How to calculate your net worth?
The first time you undertake the exercise, it will probably take a long time as you would need to collate information on every major financial investment and its current market value. You would also have to determine if you want to calculate just your personal net worth or that of your family. So, create a spreadsheet and log all the entries under key heads.
The first step is categorise all your assets (A):
- Liquid assets: Includes cash in hand and cash equivalents including savings account balance, certificate of deposit, money market investments, treasury bills, etc.
- Investments: Market value of asset classes such as bonds, annuities, mutual funds, stocks, corpus in retirement accounts, cash value of life insurance, other alternative assets.
- Tangible assets: All types of real estate including land, house, shops, commercial premises, vacation homes, etc. Other physical assets like gold and precious jewellery, art and antiques, collectibles, cars, home technology, furniture and fittings.
Intangible assets: Intangible assets include value of any copyrights, patent, trademark or brand, goodwill and/or intellectual property.
Next, you need to classify all outstanding loans and liabilities (L):
- Secured debt: This refers to debt that is backed by collateral or a guarantor; e.g. outstanding mortgage, auto loan, business loans, student loan, etc.
- Unsecured debt: This category includes personal loans, credit card dues, unpaid taxes and other liabilities. It is important you learn to become debt-free quickly to increase your net worth.
The sum of all secured and unsecured debt represents your total outstanding liability.

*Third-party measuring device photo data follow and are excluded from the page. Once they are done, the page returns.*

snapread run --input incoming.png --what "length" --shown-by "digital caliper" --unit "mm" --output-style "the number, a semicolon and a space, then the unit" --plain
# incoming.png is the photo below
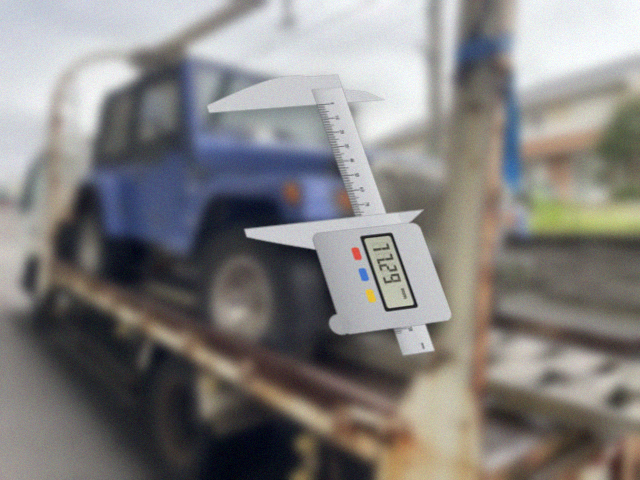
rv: 77.29; mm
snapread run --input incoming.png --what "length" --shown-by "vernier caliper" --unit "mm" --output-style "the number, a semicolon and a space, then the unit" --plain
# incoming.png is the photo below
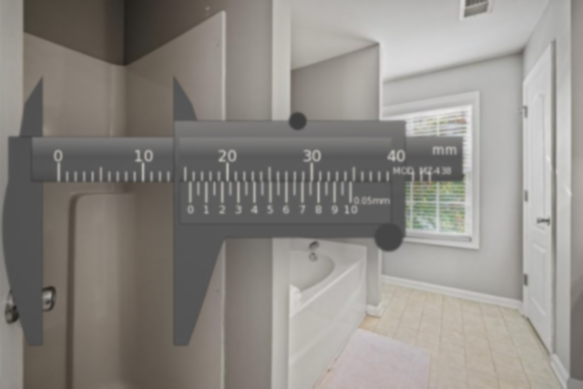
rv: 15.6; mm
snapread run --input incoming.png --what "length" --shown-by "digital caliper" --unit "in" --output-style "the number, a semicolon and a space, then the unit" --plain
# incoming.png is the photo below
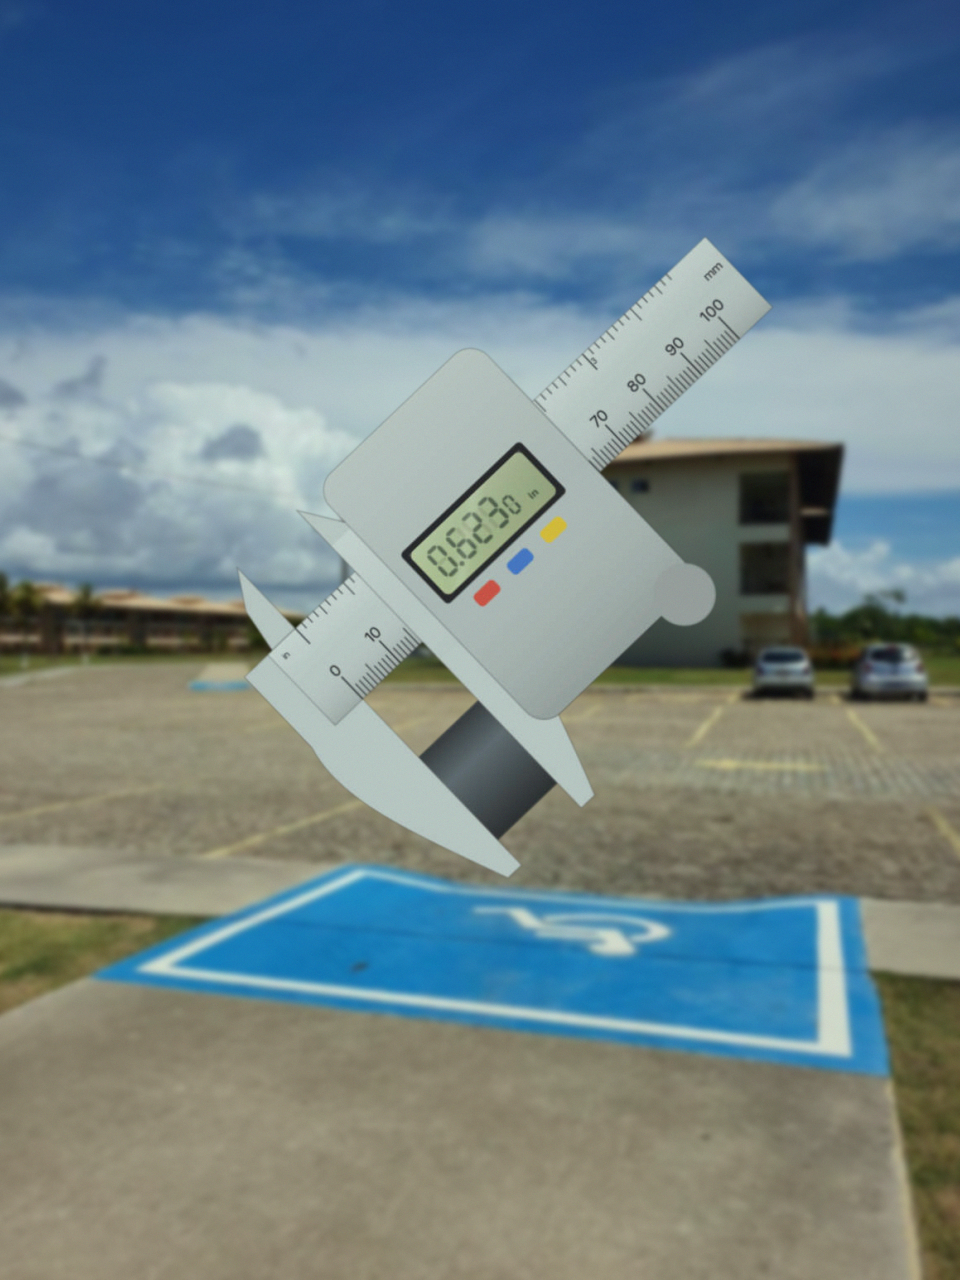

Subtract the value of all your liabilities from the value of your assets to get your net worth.
Your total Net Worth = All assets (A) – All liabilities (L)
Factors to keep in mind
Some entries – such as a house or car – can be both an asset and a liability if you have availed of a loan. In such a scenario, the market value of the house or the depreciated value of the car will go in the asset category and the outstanding mortgage or loan will go in the secured liability section. This will help you track the value of the asset as well as what you owe on it.
When valuing certain assets that may be subject to volatility or perceived pricing, it is recommended to take a conservative approach. For example, getting art and antiques valued is challenging unless you get a professional assessor to do so. Even then, you should probably estimate them at about 70% of the assessment value, considering its saleable worth remains unpredictable.
Why is knowing your net worth important?
- Understanding what is your net worth gives a comprehensive picture of your financial situation.
- It ensures all your financial data is readily available in one place.
- It aids in better planning for different short- and long-term goals.
- Reviewing your net worth statement on an annual basis sets a financial benchmark and allows you to assess your progress.
- It could help present a stronger case when looking for a major loan or an international visa.
- It helps prioritise repayment of high-cost debt or evaluate refinance options.
- It acts as encouragement to save and invest more.
What should be your ideal net worth?
Every person has a different earning potential, different set of expenses and lifestyle; hence, there is no magic number that dictates what the benchmark should be. However, authors of the book ‘The Millionaire Next Door’ Thomas Stanley and William Danko, have come up with a formula that helps set the expectation of savings and investment basis your age and income.
Net Worth = (Age x Pre-tax income) / 10
For example, if you are a 30-year-old professional with a CTC of Rs 12,00,000, then the total value of all your savings and assets should be 30 x 12,00,000 / 10 = Rs 36,00,000
The net-worth estimates may not work for those who are very young (limited earning potential) and those who are very old (lack of steady income). However, it can provide a benchmark for those in the age bracket of 25 to 55 years.